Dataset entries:
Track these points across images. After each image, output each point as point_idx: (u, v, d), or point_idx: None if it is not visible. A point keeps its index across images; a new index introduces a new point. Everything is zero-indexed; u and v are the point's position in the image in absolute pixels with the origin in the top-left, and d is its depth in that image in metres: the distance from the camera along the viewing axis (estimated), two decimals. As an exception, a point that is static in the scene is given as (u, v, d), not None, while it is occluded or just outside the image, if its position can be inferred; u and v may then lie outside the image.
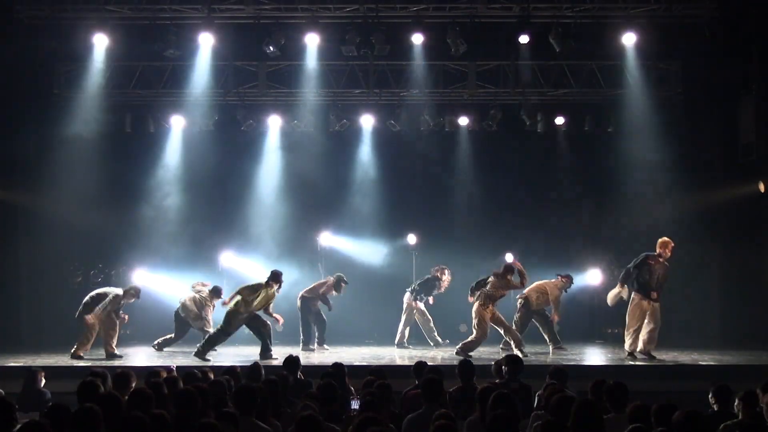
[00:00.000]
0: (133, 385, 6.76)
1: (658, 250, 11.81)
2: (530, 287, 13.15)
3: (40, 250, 15.18)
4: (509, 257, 13.44)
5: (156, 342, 13.54)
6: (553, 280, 13.44)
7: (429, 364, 8.20)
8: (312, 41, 14.26)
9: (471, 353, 12.01)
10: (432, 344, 13.99)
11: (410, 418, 6.08)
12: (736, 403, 6.03)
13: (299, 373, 8.28)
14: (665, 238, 11.90)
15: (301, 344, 13.64)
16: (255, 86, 15.66)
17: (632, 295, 11.86)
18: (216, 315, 13.57)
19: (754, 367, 11.00)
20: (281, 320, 12.92)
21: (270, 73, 15.64)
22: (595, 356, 12.98)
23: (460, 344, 12.33)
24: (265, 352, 12.10)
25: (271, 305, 12.50)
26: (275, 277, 12.44)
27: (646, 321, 11.73)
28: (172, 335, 13.64)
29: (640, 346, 11.74)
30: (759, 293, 14.24)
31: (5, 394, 6.87)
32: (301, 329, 13.86)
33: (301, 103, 15.63)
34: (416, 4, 14.02)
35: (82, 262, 15.58)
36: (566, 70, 15.46)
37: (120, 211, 15.28)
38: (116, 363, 11.42)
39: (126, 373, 7.01)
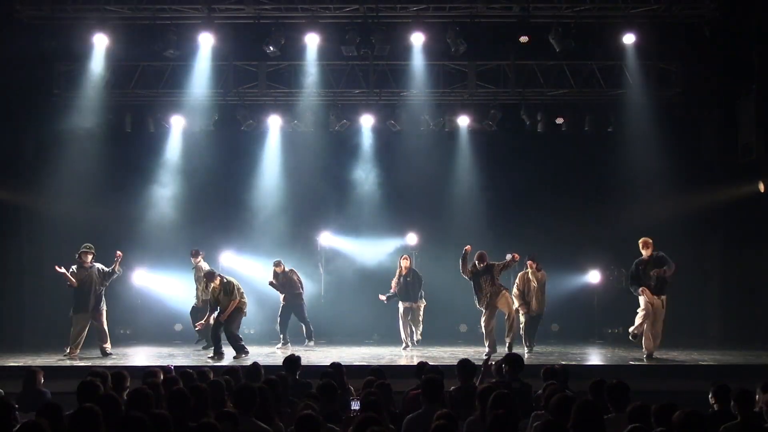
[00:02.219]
0: (128, 385, 6.76)
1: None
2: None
3: (40, 250, 15.17)
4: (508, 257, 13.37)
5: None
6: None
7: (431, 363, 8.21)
8: (312, 41, 14.26)
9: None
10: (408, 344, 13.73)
11: (410, 418, 6.08)
12: (731, 404, 6.03)
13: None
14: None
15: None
16: (255, 86, 15.65)
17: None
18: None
19: (754, 367, 11.02)
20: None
21: (270, 73, 15.63)
22: (595, 356, 12.98)
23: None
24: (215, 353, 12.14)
25: (231, 305, 12.19)
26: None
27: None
28: None
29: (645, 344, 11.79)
30: (759, 293, 14.24)
31: (5, 394, 6.87)
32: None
33: (301, 103, 15.65)
34: (416, 4, 14.01)
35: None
36: (566, 70, 15.45)
37: (119, 210, 15.26)
38: (119, 363, 11.45)
39: (121, 373, 7.01)
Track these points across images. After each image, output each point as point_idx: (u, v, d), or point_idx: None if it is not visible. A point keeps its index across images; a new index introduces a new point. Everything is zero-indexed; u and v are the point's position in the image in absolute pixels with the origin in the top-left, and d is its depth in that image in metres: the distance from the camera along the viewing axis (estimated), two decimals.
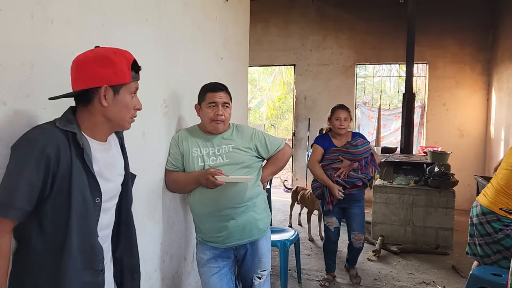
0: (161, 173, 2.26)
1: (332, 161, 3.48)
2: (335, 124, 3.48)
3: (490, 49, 6.76)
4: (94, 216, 1.27)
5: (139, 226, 2.04)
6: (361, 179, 3.45)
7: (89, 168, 1.24)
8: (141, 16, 2.03)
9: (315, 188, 3.61)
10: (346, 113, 3.47)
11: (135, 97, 1.39)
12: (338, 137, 3.53)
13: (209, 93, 2.23)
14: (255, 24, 7.19)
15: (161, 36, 2.24)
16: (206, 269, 2.27)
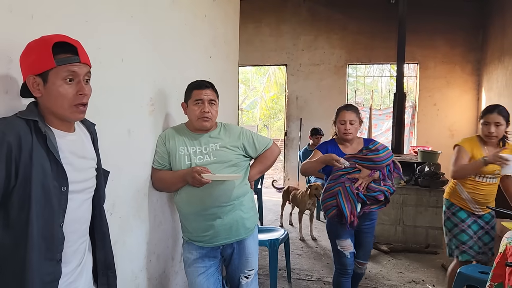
0: (148, 171, 2.24)
1: (347, 170, 2.68)
2: (339, 128, 2.85)
3: (480, 49, 6.81)
4: (60, 205, 1.25)
5: (125, 225, 2.03)
6: (383, 192, 2.70)
7: (54, 155, 1.23)
8: (126, 13, 2.01)
9: (329, 208, 2.74)
10: (353, 114, 2.83)
11: (76, 83, 1.28)
12: (347, 144, 2.88)
13: (195, 90, 2.22)
14: (247, 24, 7.20)
15: (148, 34, 2.22)
16: (192, 269, 2.25)
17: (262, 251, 3.86)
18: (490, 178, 2.91)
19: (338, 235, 2.83)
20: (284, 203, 5.82)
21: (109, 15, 1.87)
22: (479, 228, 2.98)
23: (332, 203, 2.72)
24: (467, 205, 2.98)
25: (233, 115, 3.82)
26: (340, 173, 2.70)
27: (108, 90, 1.85)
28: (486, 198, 2.95)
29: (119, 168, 1.96)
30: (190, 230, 2.27)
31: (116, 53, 1.93)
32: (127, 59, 2.02)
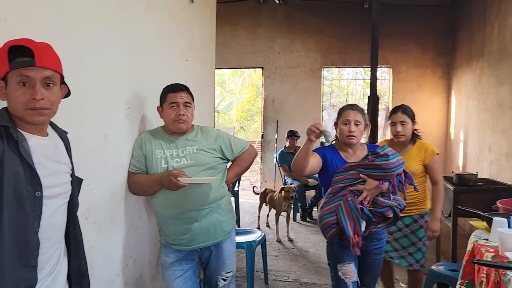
0: (124, 175, 2.23)
1: (349, 182, 2.25)
2: (342, 130, 2.38)
3: (450, 54, 7.02)
4: (35, 210, 1.24)
5: (101, 230, 2.01)
6: (392, 208, 2.22)
7: (27, 160, 1.22)
8: (102, 16, 2.00)
9: (327, 226, 2.25)
10: (358, 114, 2.38)
11: (31, 87, 1.26)
12: (349, 151, 2.42)
13: (170, 93, 2.23)
14: (223, 27, 7.20)
15: (123, 36, 2.21)
16: (170, 272, 2.25)
17: (239, 253, 3.87)
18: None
19: (339, 258, 2.35)
20: (261, 205, 5.85)
21: (84, 18, 1.86)
22: (397, 230, 2.88)
23: (331, 221, 2.22)
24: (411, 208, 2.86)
25: (209, 117, 3.82)
26: (341, 185, 2.26)
27: (83, 93, 1.83)
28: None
29: (95, 172, 1.95)
30: (168, 234, 2.27)
31: (92, 56, 1.92)
32: (103, 62, 2.01)
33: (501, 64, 4.61)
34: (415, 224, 2.88)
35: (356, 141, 2.36)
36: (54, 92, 1.32)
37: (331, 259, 2.42)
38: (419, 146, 2.91)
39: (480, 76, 5.37)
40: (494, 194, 3.57)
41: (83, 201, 1.81)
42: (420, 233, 2.87)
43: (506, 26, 4.50)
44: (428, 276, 2.83)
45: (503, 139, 4.46)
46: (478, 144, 5.39)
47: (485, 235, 2.28)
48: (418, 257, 2.89)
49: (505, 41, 4.52)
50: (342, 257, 2.34)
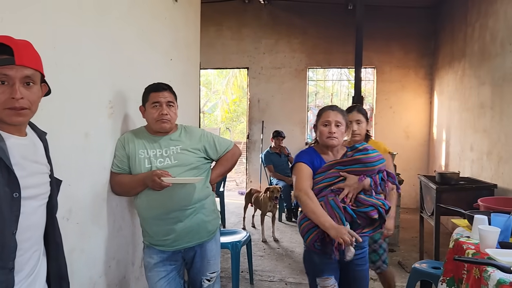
0: (106, 176, 2.20)
1: (330, 181, 2.18)
2: (322, 131, 2.25)
3: (432, 55, 7.12)
4: (12, 212, 1.22)
5: (83, 232, 1.99)
6: (377, 207, 2.10)
7: (5, 161, 1.19)
8: (83, 14, 1.98)
9: (307, 230, 2.13)
10: (339, 115, 2.27)
11: (10, 86, 1.23)
12: (329, 153, 2.29)
13: (152, 93, 2.21)
14: (208, 27, 7.18)
15: (106, 35, 2.19)
16: (153, 273, 2.23)
17: (224, 254, 3.86)
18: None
19: (319, 271, 2.19)
20: (246, 206, 5.85)
21: (65, 16, 1.83)
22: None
23: (310, 223, 2.10)
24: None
25: (194, 118, 3.80)
26: (321, 185, 2.18)
27: (64, 92, 1.81)
28: None
29: (76, 173, 1.92)
30: (151, 234, 2.25)
31: (73, 54, 1.89)
32: (85, 61, 1.98)
33: (482, 65, 4.69)
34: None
35: (337, 142, 2.24)
36: (34, 91, 1.29)
37: (310, 271, 2.28)
38: (372, 145, 2.86)
39: (462, 77, 5.46)
40: (475, 193, 3.64)
41: (64, 203, 1.79)
42: (375, 235, 2.82)
43: (486, 28, 4.59)
44: (411, 274, 2.86)
45: (484, 138, 4.54)
46: (460, 143, 5.48)
47: (467, 233, 2.32)
48: (375, 258, 2.92)
49: (485, 42, 4.61)
50: (322, 270, 2.18)
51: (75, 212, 1.91)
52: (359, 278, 2.27)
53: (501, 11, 4.16)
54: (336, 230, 1.95)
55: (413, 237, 5.26)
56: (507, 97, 3.94)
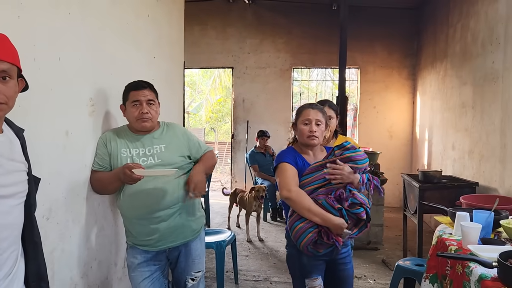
0: (87, 175, 2.16)
1: (320, 183, 2.11)
2: (302, 131, 2.19)
3: (415, 55, 7.21)
4: None
5: (63, 231, 1.94)
6: (365, 207, 2.08)
7: None
8: (63, 9, 1.93)
9: (303, 231, 2.06)
10: (319, 114, 2.21)
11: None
12: (309, 152, 2.24)
13: (132, 91, 2.17)
14: (192, 26, 7.14)
15: (87, 32, 2.14)
16: (137, 274, 2.19)
17: (209, 254, 3.84)
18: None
19: (308, 272, 2.15)
20: (231, 205, 5.83)
21: (44, 10, 1.79)
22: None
23: (305, 225, 2.05)
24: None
25: (179, 118, 3.77)
26: (311, 187, 2.11)
27: (44, 89, 1.76)
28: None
29: (56, 171, 1.88)
30: (134, 234, 2.22)
31: (52, 50, 1.85)
32: (65, 57, 1.94)
33: (464, 65, 4.76)
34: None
35: (317, 142, 2.19)
36: (11, 86, 1.25)
37: (298, 272, 2.20)
38: (341, 141, 2.66)
39: (444, 77, 5.54)
40: (457, 191, 3.70)
41: (43, 202, 1.75)
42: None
43: (468, 29, 4.66)
44: (395, 271, 2.88)
45: (466, 137, 4.61)
46: (442, 142, 5.55)
47: (449, 230, 2.34)
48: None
49: (467, 43, 4.68)
50: (311, 271, 2.15)
51: (55, 211, 1.86)
52: (344, 277, 2.25)
53: (482, 12, 4.23)
54: (338, 222, 1.99)
55: (397, 236, 5.32)
56: (487, 96, 4.01)
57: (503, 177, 3.58)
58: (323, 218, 2.01)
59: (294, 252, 2.19)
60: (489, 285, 1.54)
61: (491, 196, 3.11)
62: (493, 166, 3.82)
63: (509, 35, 3.57)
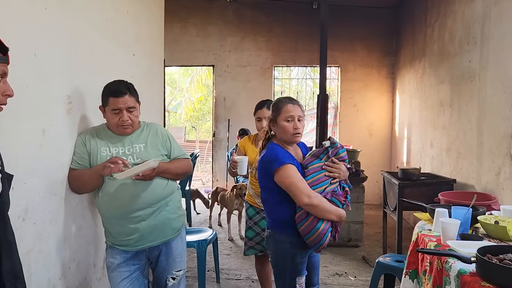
0: (65, 174, 2.11)
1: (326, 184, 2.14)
2: (285, 128, 2.16)
3: (394, 54, 7.31)
4: None
5: (40, 232, 1.89)
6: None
7: None
8: (39, 4, 1.88)
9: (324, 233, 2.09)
10: (299, 109, 2.20)
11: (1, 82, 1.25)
12: (291, 148, 2.24)
13: (111, 98, 2.09)
14: (173, 23, 7.07)
15: (64, 27, 2.09)
16: (116, 274, 2.16)
17: (191, 253, 3.80)
18: None
19: (299, 271, 2.18)
20: (212, 204, 5.80)
21: (19, 5, 1.73)
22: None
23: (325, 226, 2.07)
24: (255, 201, 2.97)
25: (159, 116, 3.73)
26: (317, 189, 2.11)
27: (19, 86, 1.70)
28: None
29: (33, 170, 1.83)
30: (114, 235, 2.18)
31: (27, 46, 1.80)
32: (41, 53, 1.89)
33: (441, 64, 4.85)
34: (257, 216, 2.97)
35: (300, 138, 2.21)
36: None
37: (289, 272, 2.17)
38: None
39: (422, 75, 5.63)
40: (435, 187, 3.76)
41: (19, 201, 1.70)
42: (262, 223, 2.91)
43: (445, 28, 4.74)
44: (375, 268, 2.91)
45: (443, 135, 4.69)
46: (420, 140, 5.64)
47: (428, 226, 2.37)
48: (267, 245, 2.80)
49: (444, 42, 4.76)
50: (302, 269, 2.19)
51: (31, 211, 1.81)
52: (317, 262, 2.39)
53: (459, 11, 4.31)
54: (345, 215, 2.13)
55: (377, 233, 5.38)
56: (464, 95, 4.09)
57: (480, 174, 3.66)
58: (338, 214, 2.10)
59: (287, 252, 2.16)
60: (468, 279, 1.57)
61: (469, 193, 3.17)
62: (470, 163, 3.90)
63: (485, 34, 3.65)
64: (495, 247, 1.70)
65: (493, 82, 3.48)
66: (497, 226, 2.05)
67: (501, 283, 1.45)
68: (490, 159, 3.48)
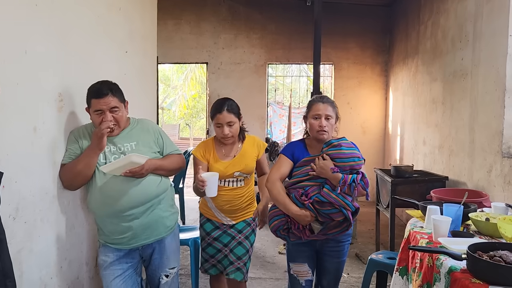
0: (56, 172, 2.10)
1: (301, 177, 2.23)
2: (312, 125, 2.25)
3: (388, 52, 7.32)
4: None
5: (31, 231, 1.88)
6: (341, 208, 2.11)
7: None
8: (30, 0, 1.86)
9: (274, 215, 2.27)
10: (329, 108, 2.25)
11: None
12: (317, 146, 2.28)
13: (93, 99, 2.07)
14: (166, 21, 7.04)
15: (55, 24, 2.08)
16: (108, 272, 2.15)
17: (184, 251, 3.80)
18: (232, 181, 2.54)
19: (293, 257, 2.33)
20: None
21: (9, 1, 1.71)
22: (230, 239, 2.58)
23: (275, 212, 2.26)
24: (213, 214, 2.58)
25: (152, 113, 3.71)
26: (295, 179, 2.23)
27: (9, 83, 1.70)
28: (233, 205, 2.54)
29: (23, 169, 1.81)
30: (107, 233, 2.17)
31: (18, 43, 1.78)
32: (31, 51, 1.87)
33: (434, 61, 4.87)
34: (248, 228, 2.64)
35: (327, 136, 2.24)
36: None
37: (287, 257, 2.42)
38: (250, 141, 2.64)
39: (415, 73, 5.65)
40: (428, 185, 3.78)
41: (10, 200, 1.69)
42: (252, 238, 2.68)
43: (438, 26, 4.76)
44: (368, 265, 2.92)
45: (436, 133, 4.71)
46: (413, 138, 5.67)
47: (420, 223, 2.38)
48: (248, 266, 2.67)
49: (437, 39, 4.78)
50: (295, 256, 2.33)
51: (22, 210, 1.80)
52: (333, 269, 2.37)
53: (452, 9, 4.33)
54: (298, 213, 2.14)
55: (370, 230, 5.41)
56: (457, 93, 4.11)
57: (472, 171, 3.69)
58: (285, 208, 2.19)
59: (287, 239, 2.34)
60: (459, 276, 1.58)
61: (461, 190, 3.19)
62: (462, 160, 3.93)
63: (477, 32, 3.67)
64: (486, 244, 1.71)
65: (485, 80, 3.50)
66: (488, 223, 2.07)
67: (491, 279, 1.46)
68: (482, 157, 3.50)
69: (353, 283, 3.71)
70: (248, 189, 2.62)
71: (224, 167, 2.48)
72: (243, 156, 2.55)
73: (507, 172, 3.07)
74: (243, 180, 2.56)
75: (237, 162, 2.52)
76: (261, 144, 2.67)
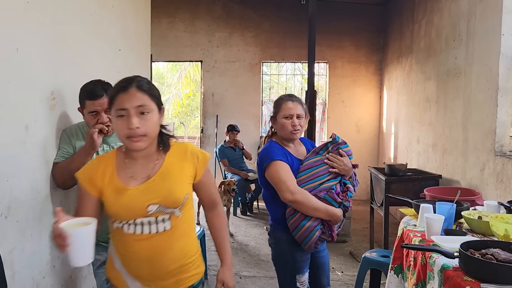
0: (49, 171, 2.08)
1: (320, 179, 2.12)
2: (284, 125, 2.15)
3: (382, 51, 7.34)
4: None
5: (24, 230, 1.87)
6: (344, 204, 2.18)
7: None
8: None
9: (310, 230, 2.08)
10: (299, 106, 2.18)
11: None
12: (291, 146, 2.24)
13: (88, 101, 2.03)
14: (160, 18, 7.01)
15: (47, 22, 2.06)
16: (101, 271, 2.13)
17: None
18: (149, 224, 1.44)
19: (299, 268, 2.18)
20: None
21: None
22: None
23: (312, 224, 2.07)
24: (123, 282, 1.52)
25: None
26: (310, 185, 2.10)
27: (0, 81, 1.68)
28: (155, 267, 1.47)
29: (15, 168, 1.80)
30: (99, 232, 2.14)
31: (9, 41, 1.76)
32: (23, 48, 1.85)
33: (428, 60, 4.89)
34: None
35: (299, 135, 2.20)
36: None
37: (289, 269, 2.19)
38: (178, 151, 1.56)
39: (409, 72, 5.67)
40: (421, 183, 3.80)
41: (1, 199, 1.68)
42: None
43: (432, 25, 4.78)
44: (361, 263, 2.93)
45: (430, 131, 4.74)
46: (407, 136, 5.69)
47: (414, 221, 2.39)
48: None
49: (431, 38, 4.80)
50: (302, 267, 2.18)
51: (14, 209, 1.79)
52: (322, 263, 2.33)
53: (446, 8, 4.34)
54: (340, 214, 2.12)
55: (364, 228, 5.42)
56: (450, 91, 4.13)
57: (465, 170, 3.71)
58: (328, 213, 2.07)
59: (286, 249, 2.19)
60: (451, 274, 1.59)
61: (454, 188, 3.21)
62: (455, 159, 3.95)
63: (470, 31, 3.69)
64: (478, 242, 1.72)
65: (478, 79, 3.52)
66: (480, 221, 2.08)
67: (483, 277, 1.47)
68: (475, 155, 3.52)
69: (347, 281, 3.72)
70: (181, 234, 1.53)
71: (130, 198, 1.41)
72: (164, 177, 1.47)
73: (499, 170, 3.09)
74: (168, 220, 1.47)
75: (153, 188, 1.44)
76: (200, 155, 1.56)
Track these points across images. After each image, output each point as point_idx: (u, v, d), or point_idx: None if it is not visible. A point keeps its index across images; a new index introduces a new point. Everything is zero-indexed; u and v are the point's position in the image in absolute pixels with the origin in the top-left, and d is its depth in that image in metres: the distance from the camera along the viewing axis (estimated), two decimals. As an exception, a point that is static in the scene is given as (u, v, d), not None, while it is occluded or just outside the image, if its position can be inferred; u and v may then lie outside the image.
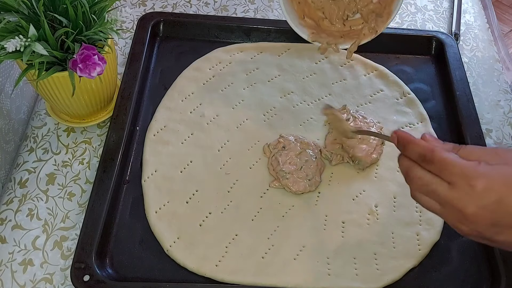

Work instructions: Retyping should start at the first line of the data above and stop after the line with "13: (299, 373, 8.28)", and no picture should be included.

Output below:
Track these points across images. After each image, output each point as point_idx: (u, v, d), or point_idx: None if it is not visible. A point keeps its index across images; a new index introduces a new point. Everything is zero-indexed; u and v are the point's position in the image in absolute pixels with the origin in the top-left, and d is its depth in that image in metres: the distance from the camera along the viewing axis (estimated), two decimals. As an exception, a point that is static in the scene is given as (u, v, d), not None, while it is occluded or just outside the image, if its position can be inferred; u and v may then lie outside the image.
[00:00.000]
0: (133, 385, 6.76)
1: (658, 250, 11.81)
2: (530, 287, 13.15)
3: (40, 250, 15.18)
4: (509, 257, 13.44)
5: (156, 342, 13.54)
6: (553, 280, 13.44)
7: (429, 364, 8.20)
8: (312, 41, 14.26)
9: (471, 353, 12.01)
10: (432, 344, 13.99)
11: (410, 418, 6.08)
12: (736, 403, 6.03)
13: (299, 373, 8.28)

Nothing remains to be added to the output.